WHAT TO WORK ON:
Show only those lines of the entries where the string "nose" is found.

EXERCISE INPUTS:
Start of Block

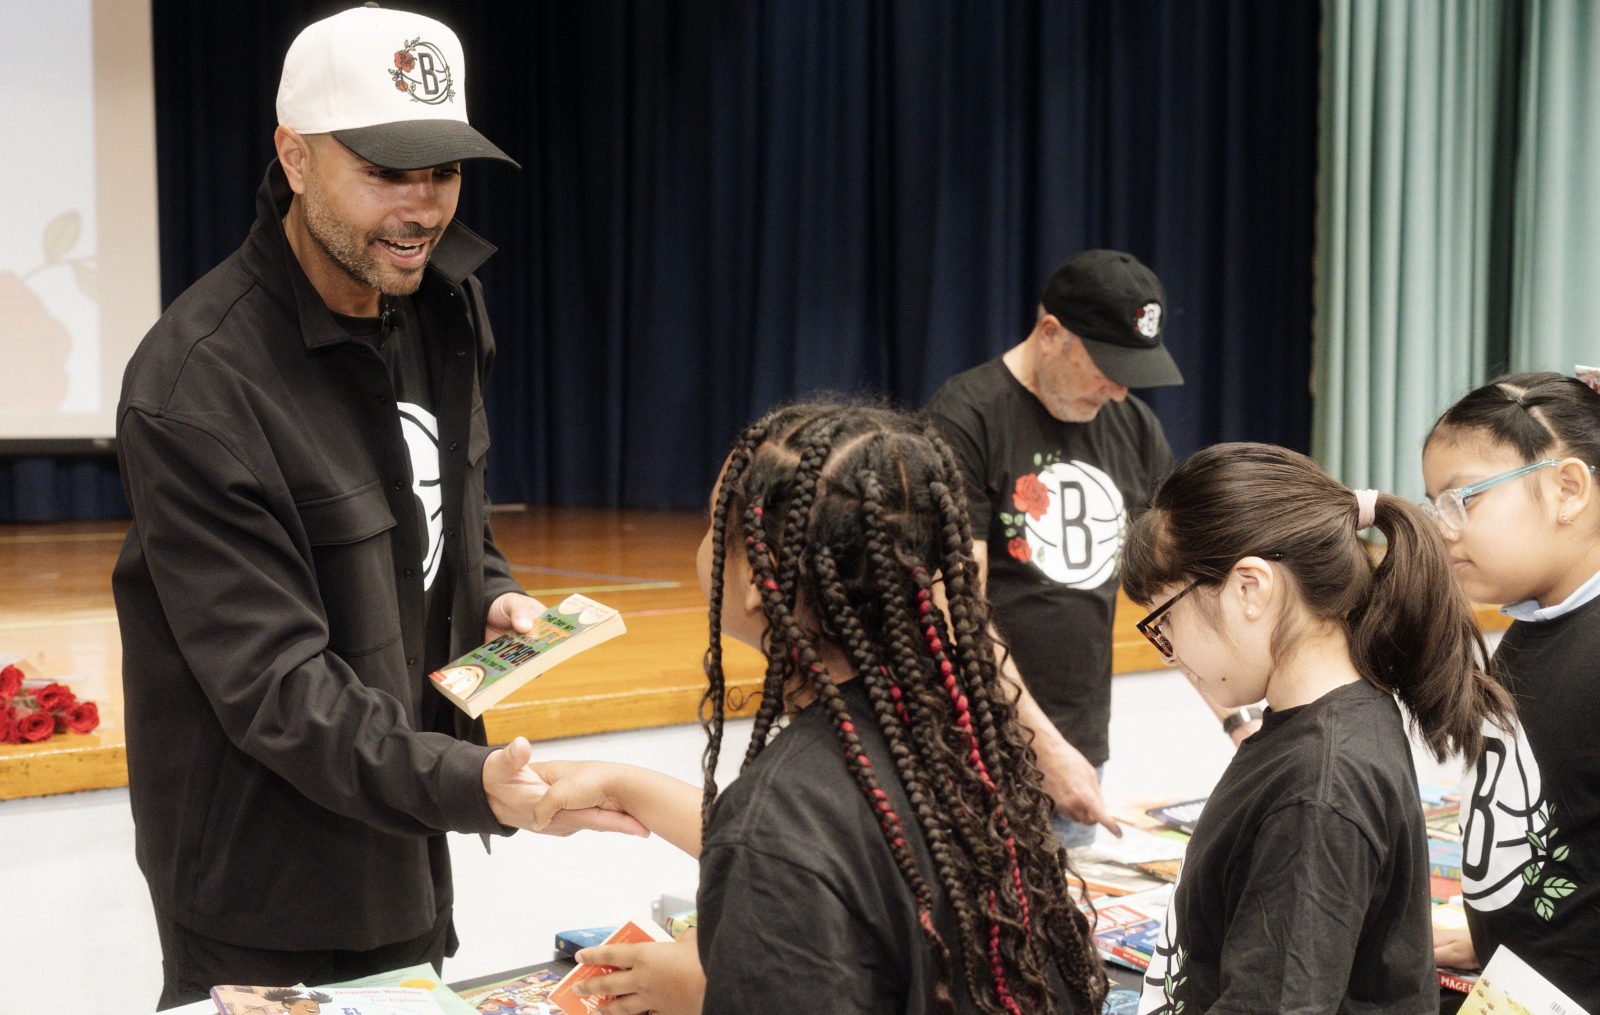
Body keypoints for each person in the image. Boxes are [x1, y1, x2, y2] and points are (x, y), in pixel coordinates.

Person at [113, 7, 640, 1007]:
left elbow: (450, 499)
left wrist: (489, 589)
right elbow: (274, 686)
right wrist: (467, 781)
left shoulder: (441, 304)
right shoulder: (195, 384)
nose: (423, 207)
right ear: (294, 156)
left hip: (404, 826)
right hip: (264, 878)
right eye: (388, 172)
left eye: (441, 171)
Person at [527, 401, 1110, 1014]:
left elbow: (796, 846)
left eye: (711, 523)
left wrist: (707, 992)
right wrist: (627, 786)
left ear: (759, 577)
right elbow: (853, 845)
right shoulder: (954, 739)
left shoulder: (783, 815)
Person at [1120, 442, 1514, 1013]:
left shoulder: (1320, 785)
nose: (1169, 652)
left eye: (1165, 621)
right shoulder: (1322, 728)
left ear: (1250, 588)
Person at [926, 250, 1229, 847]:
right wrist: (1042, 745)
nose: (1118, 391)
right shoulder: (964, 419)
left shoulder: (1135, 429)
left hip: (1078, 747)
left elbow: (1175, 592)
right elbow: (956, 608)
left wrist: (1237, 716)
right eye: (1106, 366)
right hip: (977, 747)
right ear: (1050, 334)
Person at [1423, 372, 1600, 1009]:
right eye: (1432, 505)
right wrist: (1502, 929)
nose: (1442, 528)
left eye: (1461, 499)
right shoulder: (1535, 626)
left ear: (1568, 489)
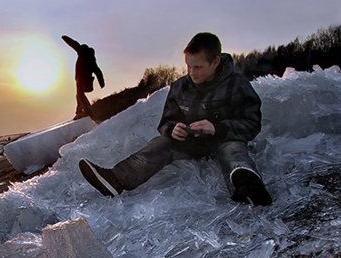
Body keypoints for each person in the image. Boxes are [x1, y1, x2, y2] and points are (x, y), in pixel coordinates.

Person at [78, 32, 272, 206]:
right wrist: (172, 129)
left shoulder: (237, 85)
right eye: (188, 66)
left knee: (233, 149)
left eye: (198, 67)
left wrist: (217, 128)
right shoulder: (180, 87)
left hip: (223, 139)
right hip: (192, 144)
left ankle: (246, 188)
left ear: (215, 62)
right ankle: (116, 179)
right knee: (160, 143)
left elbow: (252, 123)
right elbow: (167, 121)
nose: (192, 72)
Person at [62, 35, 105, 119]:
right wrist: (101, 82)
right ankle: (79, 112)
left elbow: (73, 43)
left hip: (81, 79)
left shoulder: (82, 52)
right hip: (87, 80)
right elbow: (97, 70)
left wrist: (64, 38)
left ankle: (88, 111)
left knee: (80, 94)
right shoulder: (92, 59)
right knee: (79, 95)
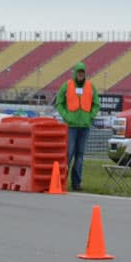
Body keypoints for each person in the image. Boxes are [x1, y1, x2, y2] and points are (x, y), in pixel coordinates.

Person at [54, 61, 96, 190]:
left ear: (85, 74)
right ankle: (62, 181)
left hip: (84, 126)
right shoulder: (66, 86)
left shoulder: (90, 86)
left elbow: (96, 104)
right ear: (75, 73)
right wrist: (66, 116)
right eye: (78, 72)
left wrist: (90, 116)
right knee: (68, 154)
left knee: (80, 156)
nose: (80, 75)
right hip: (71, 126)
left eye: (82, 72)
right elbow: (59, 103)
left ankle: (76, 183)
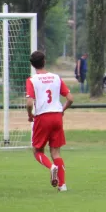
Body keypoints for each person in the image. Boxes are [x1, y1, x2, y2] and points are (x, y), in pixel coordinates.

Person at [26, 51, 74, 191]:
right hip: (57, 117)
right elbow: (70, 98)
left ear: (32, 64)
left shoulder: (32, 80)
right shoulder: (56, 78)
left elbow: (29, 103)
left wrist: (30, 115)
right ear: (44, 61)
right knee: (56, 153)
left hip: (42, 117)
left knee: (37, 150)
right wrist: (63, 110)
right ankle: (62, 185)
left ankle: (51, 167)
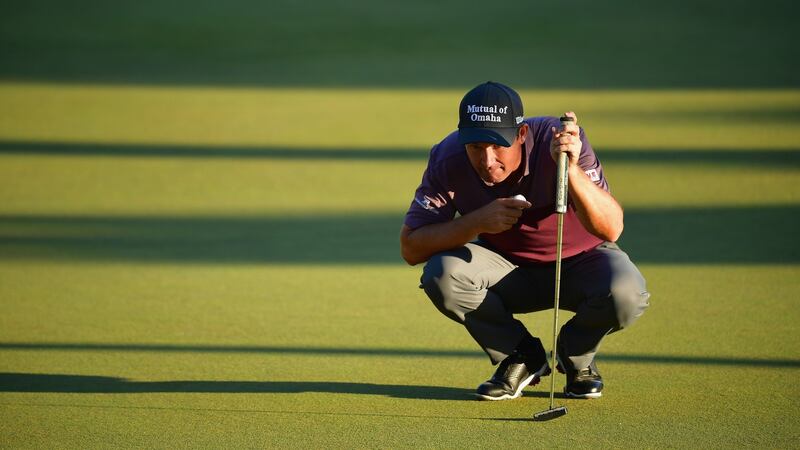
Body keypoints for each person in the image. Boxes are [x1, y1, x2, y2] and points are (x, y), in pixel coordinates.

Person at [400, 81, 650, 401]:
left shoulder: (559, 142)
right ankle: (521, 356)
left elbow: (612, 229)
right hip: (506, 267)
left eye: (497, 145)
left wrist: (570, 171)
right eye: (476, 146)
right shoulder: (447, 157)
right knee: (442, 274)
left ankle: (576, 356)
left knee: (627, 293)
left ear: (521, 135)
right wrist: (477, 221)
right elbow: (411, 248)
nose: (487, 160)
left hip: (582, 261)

End of Block
Start of Block

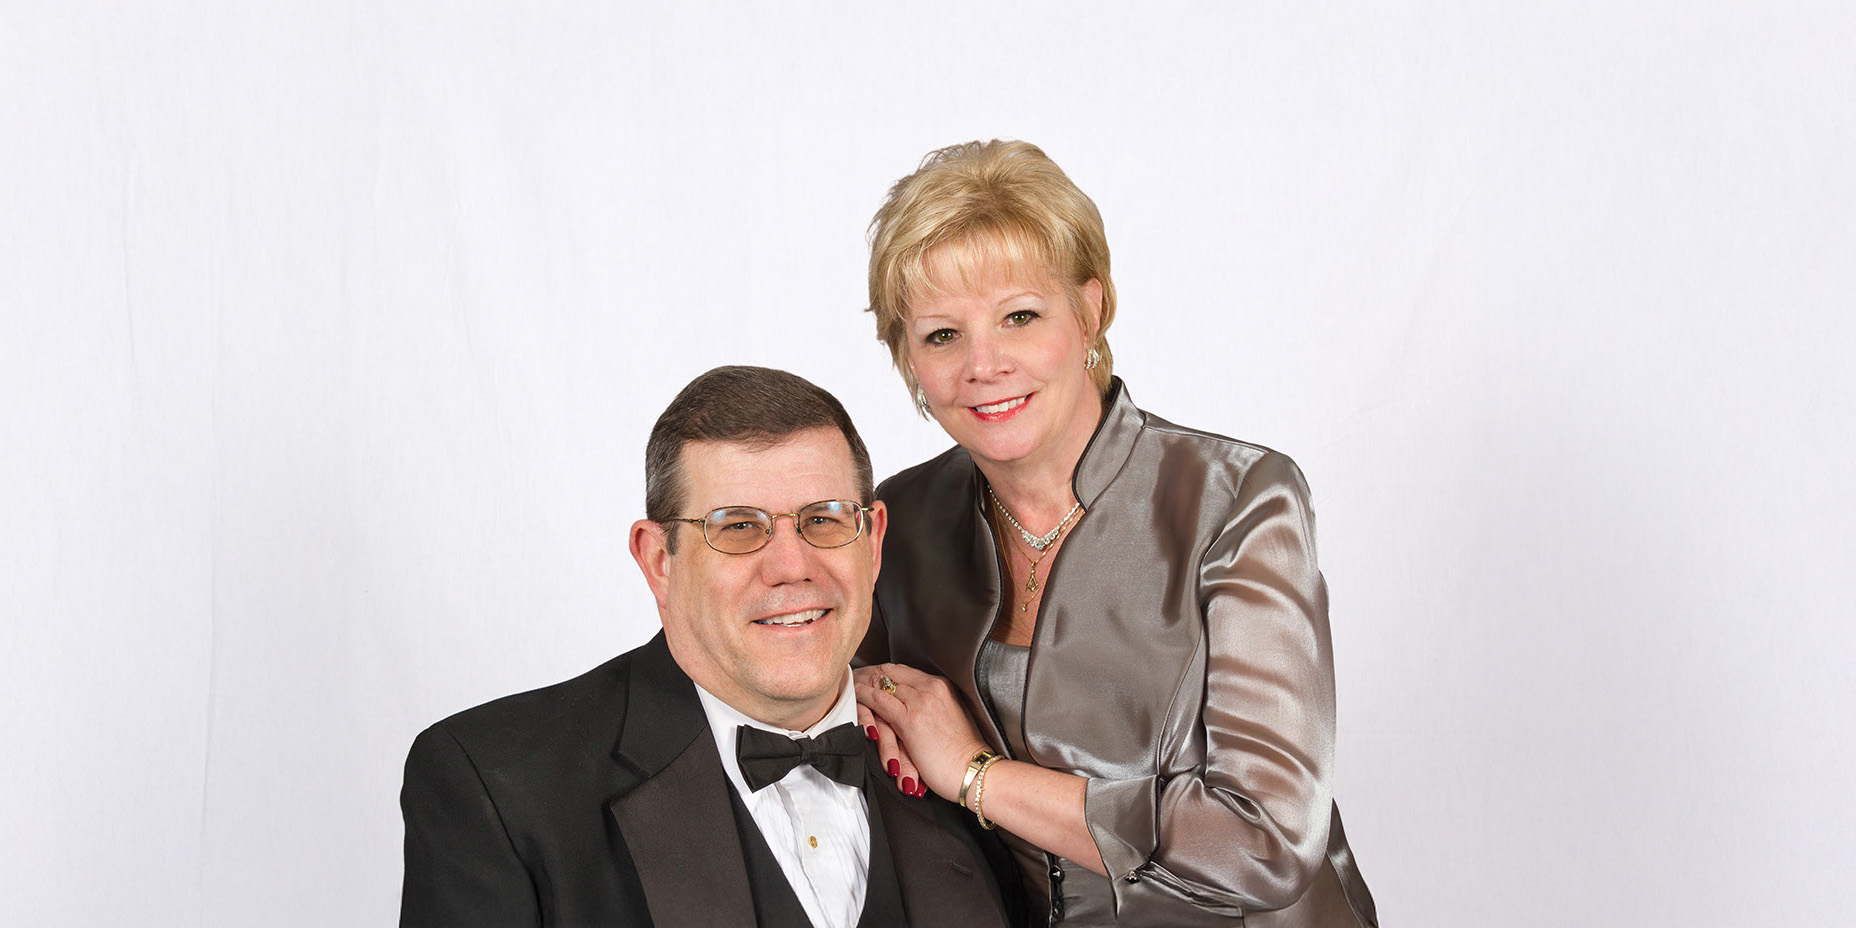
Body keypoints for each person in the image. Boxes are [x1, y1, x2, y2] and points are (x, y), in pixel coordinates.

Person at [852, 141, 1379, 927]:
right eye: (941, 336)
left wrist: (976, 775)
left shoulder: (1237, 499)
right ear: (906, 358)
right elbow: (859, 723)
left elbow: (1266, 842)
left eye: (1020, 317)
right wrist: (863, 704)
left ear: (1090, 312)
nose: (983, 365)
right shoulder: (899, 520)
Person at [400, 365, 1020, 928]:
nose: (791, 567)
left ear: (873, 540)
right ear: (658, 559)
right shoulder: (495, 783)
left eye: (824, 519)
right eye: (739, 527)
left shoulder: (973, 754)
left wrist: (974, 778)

End of Block
Start of Block

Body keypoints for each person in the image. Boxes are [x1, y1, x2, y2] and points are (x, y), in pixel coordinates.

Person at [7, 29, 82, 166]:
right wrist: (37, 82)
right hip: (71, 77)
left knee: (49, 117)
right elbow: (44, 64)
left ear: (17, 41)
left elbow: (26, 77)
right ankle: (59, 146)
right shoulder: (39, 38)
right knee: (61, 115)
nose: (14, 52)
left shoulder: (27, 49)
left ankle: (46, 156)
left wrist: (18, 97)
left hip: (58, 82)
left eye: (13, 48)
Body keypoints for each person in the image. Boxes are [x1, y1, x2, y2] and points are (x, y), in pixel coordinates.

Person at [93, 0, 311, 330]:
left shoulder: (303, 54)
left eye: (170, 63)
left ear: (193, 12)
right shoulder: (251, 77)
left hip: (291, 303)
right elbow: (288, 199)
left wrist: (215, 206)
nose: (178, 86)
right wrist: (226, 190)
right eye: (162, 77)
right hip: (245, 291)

End of Block

ANSWER SPACE:
nose: (423, 207)
nose: (1169, 652)
nose: (1118, 391)
nose: (1442, 528)
nose: (192, 72)
nose: (80, 75)
nose: (487, 160)
nose: (983, 365)
nose: (791, 567)
nose: (14, 52)
nose: (178, 86)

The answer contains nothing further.